Selected sites – especially those that were supposed to survive Black Friday for the first time – were subjected to performance tests. Using appropriately constructed profiles in gatling and jMeter applications, we simulated the movement of an ordinary user browsing the site, adding products to the basket or processing an order. Then we increased the number of simultaneous simulated users to values reaching and exceeding the assumed traffic. All this to verify whether the environment is capable of handling it, and then to determine what the performance limit is and where the bottlenecks are.
Knowledge of potential bottlenecks is very useful because it allows you to perform optimization, increase resources, prepare scaling or simply show what elements need careful observation.
These preparatory activities gave us confidence that we could ensure continuity of services during Black Friday in relation to the assumed traffic volumes, as well as knowledge of how to proceed if these assumptions are exceeded.
The websites, apart from standard monitoring by administrators on duty, were additionally inspected by the administrators supervising the projects. We analysed traffic on websites, comparing it with assumptions, and we checked how traffic translates into resource load.
Monitoring was carried out on many levels:
- Active detectors regularly examined website fronts, e.g. by downloading the homepage and selected subpages, checking the response time of the server and the received content. In addition, we verified the performance of each component, starting from the web server, through databases, cache layers and ending with the operation of the physical components themselves inside servers. Any deviation from the norm resulted in immediate notification of administrators waiting to react.
- Continuous passive monitoring showed key general metrics such as the number of requests per minute on websites, and detailed metrics such as loads on components, especially those that formed bottlenecks. The information provided by this monitoring made it possible to uncover situations that could lead to outages and take action before the failure occurred.
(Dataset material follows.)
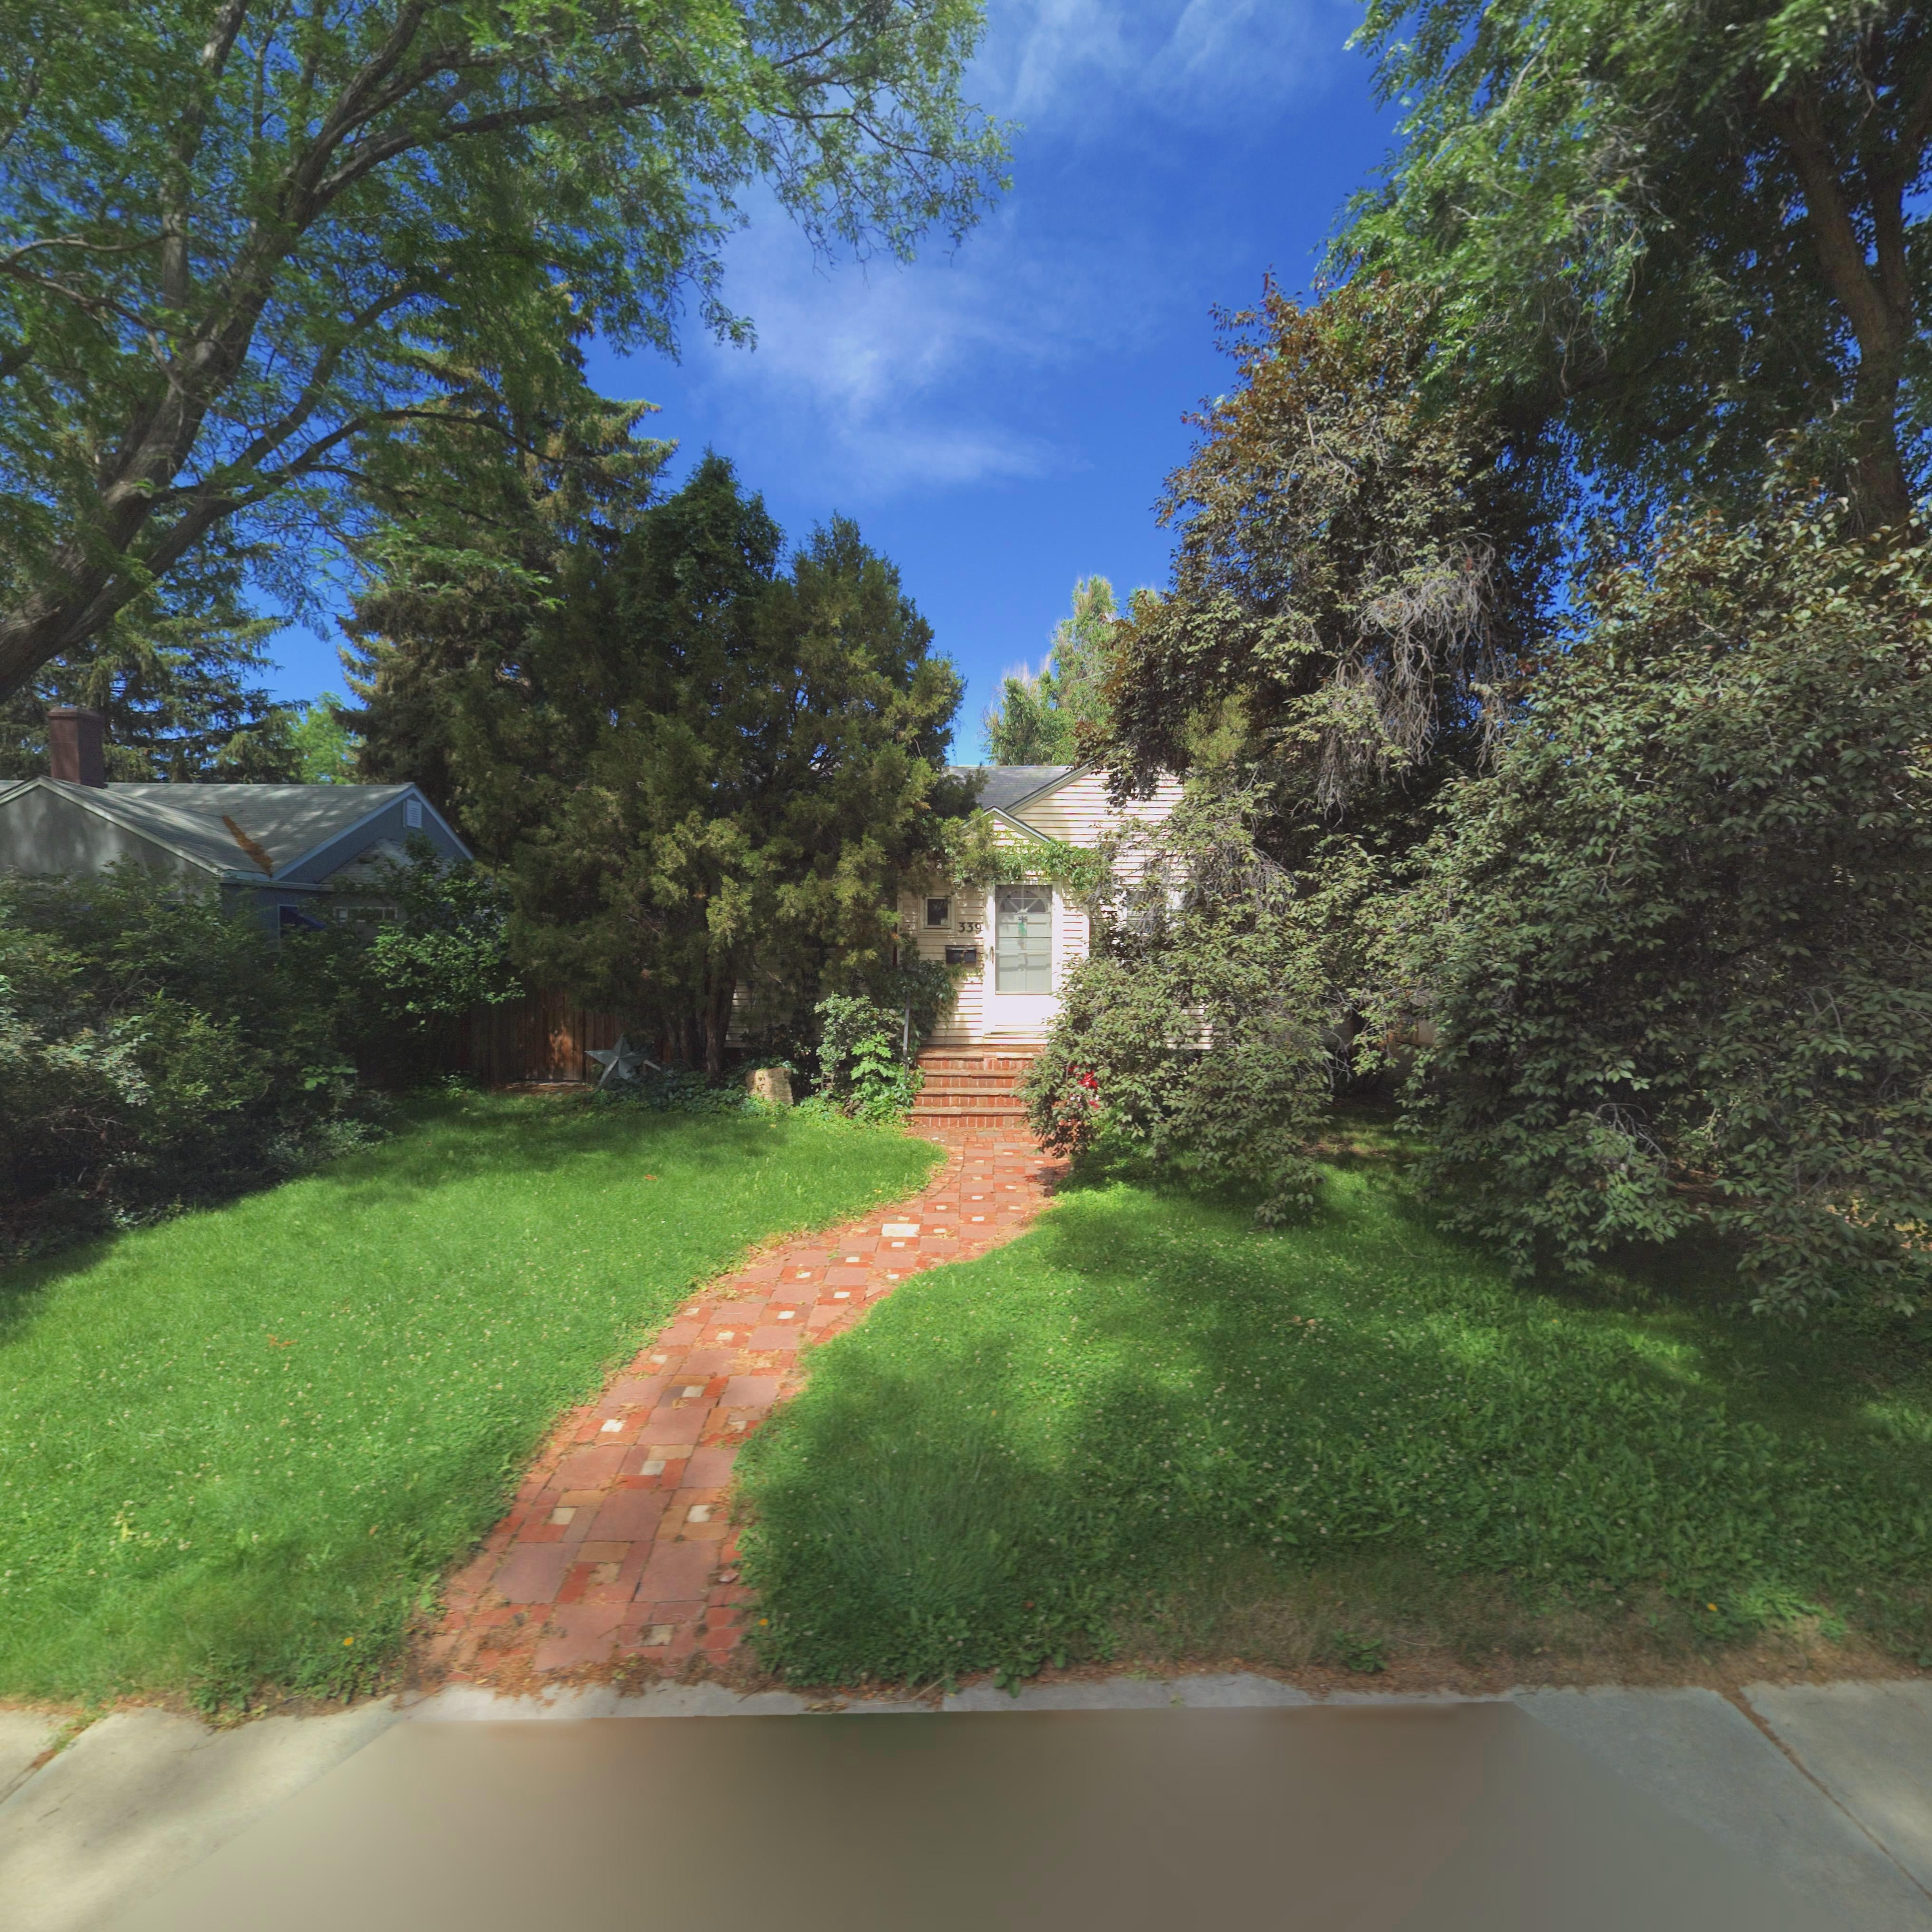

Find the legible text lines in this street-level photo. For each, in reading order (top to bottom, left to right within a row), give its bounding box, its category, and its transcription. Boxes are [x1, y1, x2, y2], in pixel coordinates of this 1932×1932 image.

These actions translated into measurable effects:
- Only one store worked for a short time at reduced efficiency, just after the launch of an advertising campaign, which generated traffic significantly exceeding the expected volume, even before the environments managed to scale. The situation was immediately resolved, and the website was scaled up in a preventive manner with a correspondingly larger reserve.
- All other services under the care of the Unity Group team of administrators made it through Black Friday with flying colours, without recording any failures despite record numbers of visitors and conversions.
- The stores of our customers serviced tens of thousands of orders in one day and were prepared for record numbers of visitors.
The Unity administration team takes the reliability and performance of our customers’ systems very seriously. We are aware of the importance of full capacity and performance on key sales days, which is why we prepare it in advance – this translates into customer satisfaction.
This is confirmed in reports submitted by our customers at the end of the day crowning weeks of preparation:
The system is robust. The number of orders is a new record, maximum Unique Users at the same time. Thank you for the optimization!